On Monday, Central District of California Federal Judge Gary Klausner gave Presidential candidate John McCain, the Republican National Committee, and The Ohio Republican Party an extension until November 17 to respond to the complaint for copyright infringment filed against them by musician Jackson Brown. Judge Klausner had previously ordered the defendants to answer the complaint by October 24.
At issue in the case is a commercial released by the Ohio Republican Party that mocks Barack Obama’s suggestion that the country’s motorists could conserve gasoline by keeping their tires properly inflated. During the commercial, a sound recording of Jackson Brown’s Running on Empty plays in the background. According to Mr. Brown’s complaint, this “falsely suggests that Brown sponsors, endorses and is associated with McCain and the Republican Part. when nothing could be further from the truth.” None of the defendants sought or obtained a license of permission to use Mr. Brown’s work.

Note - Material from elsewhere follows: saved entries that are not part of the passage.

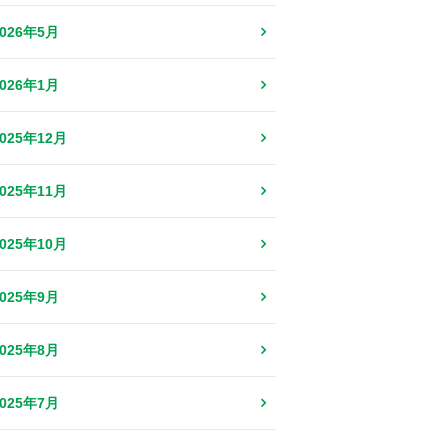
2026年5月
2026年1月
2025年12月
2025年11月
2025年10月
2025年9月
2025年8月
2025年7月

McCain and the republican party have been on the wrong end of a number of cease and desist letters from artists whose songs were used without permission of compensation, including ABBA, Franki Valli, and John Mellencamp. To date, only Mr. Brown has brought suit, but any of the other artists likely would have standing to do the same. (If you change your mind ABBA, take a chance on me.)
Assuming for the moment that this is a clear cut example of copyright infringement, the interesting question becomes what potential exposure does McCain have for damages? We don’t know what his position is because the defendants have managed to avoid answering Mr. Brown’s complaint. However, I think its safe to assume that McCain will claim that he had no hand in the development of the commercial and that he never approved violating intellectual property or publicity laws.
That’s where the Bipartisan Campaign Reform Act (BCRA), enacted in 2002, comes into play. It requires “a statement by the candidate that identifies the candidate and states that the candidate has approved the communication”. The “Stand By Your Ad” provision was intended to force political candidates running any campaign for office in the United States to associate themselves to their television and radio advertising. One would think then, as a matter of law, Mr. McCain cannot claim to be an innocent infringer. It will be interesting to see whether BCRA is interpreted this way by the court.